Mientras en otras latitudes el año comienza con calor, París ha sorprendido al mundo este lunes 5 y martes 6 de enero de 2026 al quedar completamente cubierta por un espeso manto blanco. Una intensa nevada, poco habitual por su rapidez y densidad, ha transformado los monumentos más icónicos de la capital francesa en auténticas postales invernales.

Una Postal Inolvidable
Desde la Torre Eiffel hasta la Catedral de Notre Dame y los Jardines de las Tullerías, la arquitectura parisina ha cobrado un aire mágico bajo los copos de nieve. Turistas y locales no han dudado en salir a las calles para capturar imágenes de una ciudad que parece detenida en el tiempo, reviviendo la esencia más romántica de la capital gala.
El Lado Difícil del Invierno
Sin embargo, no todo ha sido estética.

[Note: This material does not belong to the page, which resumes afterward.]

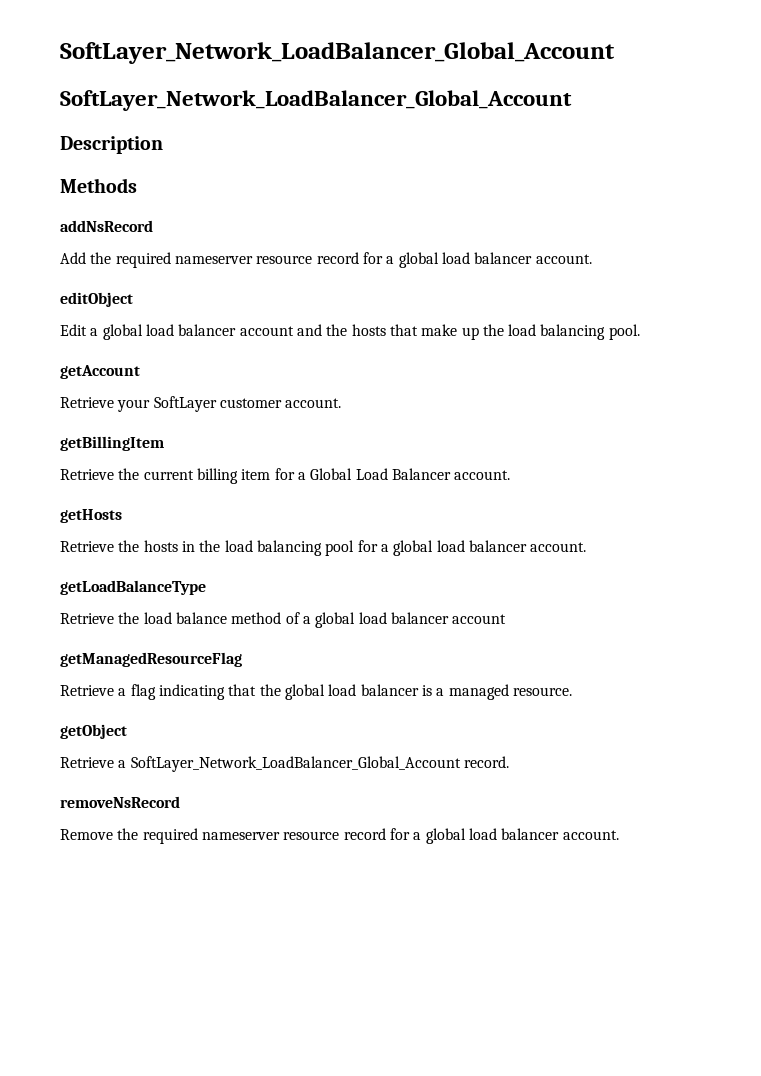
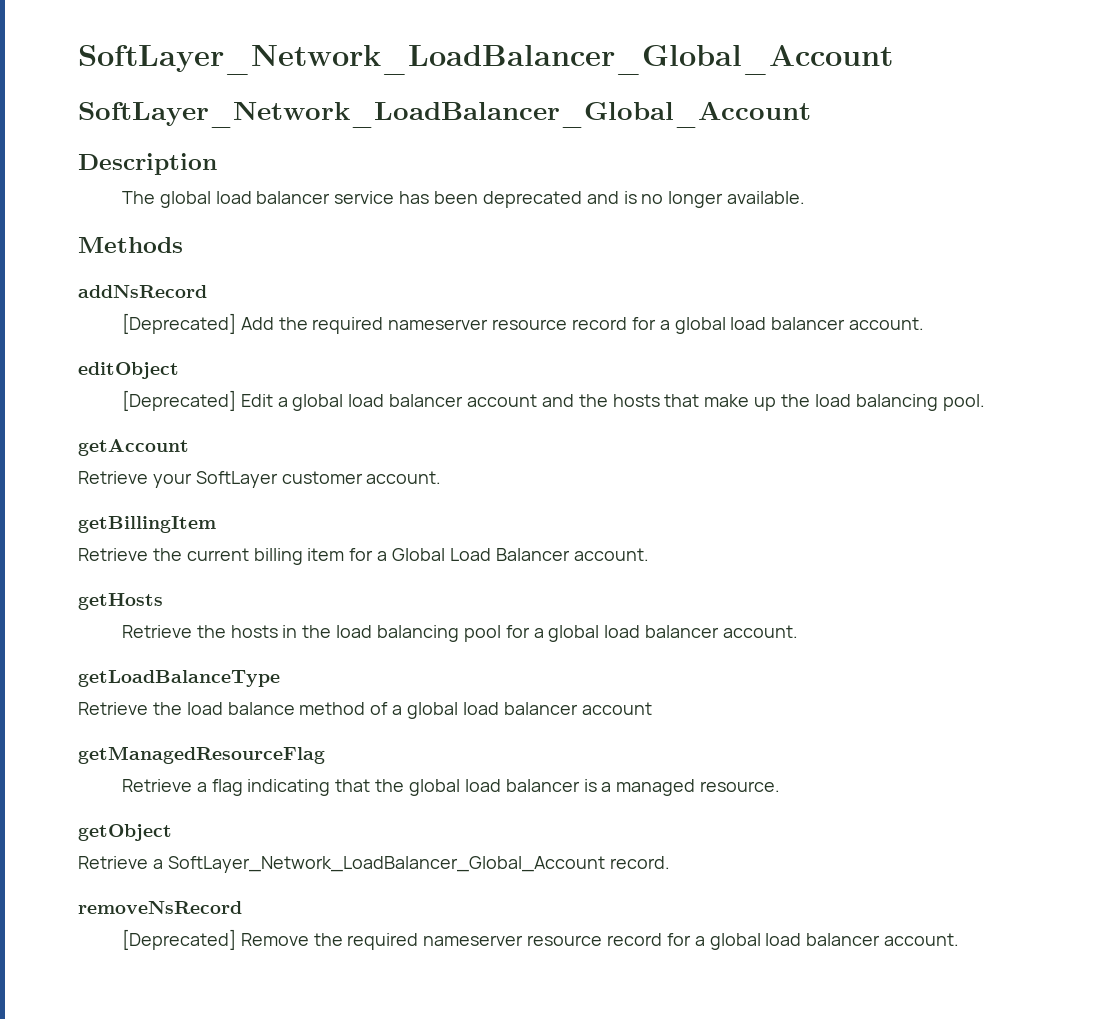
(163, 145) none -> [121,191,806,208] // The global load balancer service has been deprecated and is no longer available.
(153, 226) none -> [121,313,236,334] [Deprecated]
(133, 299) none -> [121,390,236,411] [Deprecated]
(180, 802) none -> [121,929,236,950] [Deprecated]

La magnitud de la nevada ha generado importantes complicaciones en el ritmo de la ciudad:
• Transporte Paralizado: El metro de París y las líneas de autobuses han sufrido retrasos significativos y cortes parciales debido a la acumulación de hielo en las vías.
• Caos en el Aire: Los aeropuertos de Charles de Gaulle y Orly reportaron la cancelación y demora de decenas de vuelos, afectando a miles de viajeros que regresaban de sus vacaciones de fin de año.

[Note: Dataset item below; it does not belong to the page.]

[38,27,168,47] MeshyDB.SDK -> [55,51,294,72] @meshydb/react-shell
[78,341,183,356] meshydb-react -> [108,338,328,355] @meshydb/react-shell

• Cierres Viales: Las autoridades se vieron obligadas a cerrar varias rutas principales y tramos de autopistas para evitar accidentes por deslizamiento.
Clima Extremo en Europa
Los meteorólogos señalan que este frente frío forma parte de una inestabilidad climática que recorre el centro de Europa, advirtiendo que las bajas temperaturas podrían mantenerse durante el resto de la semana.
A pesar de los contratiempos logísticos, París ha vuelto a demostrar por qué es considerada una de las ciudades más bellas del mundo, regalando a sus habitantes un «Día de Reyes» teñido de blanco y cargado de una atmósfera cinematográfica.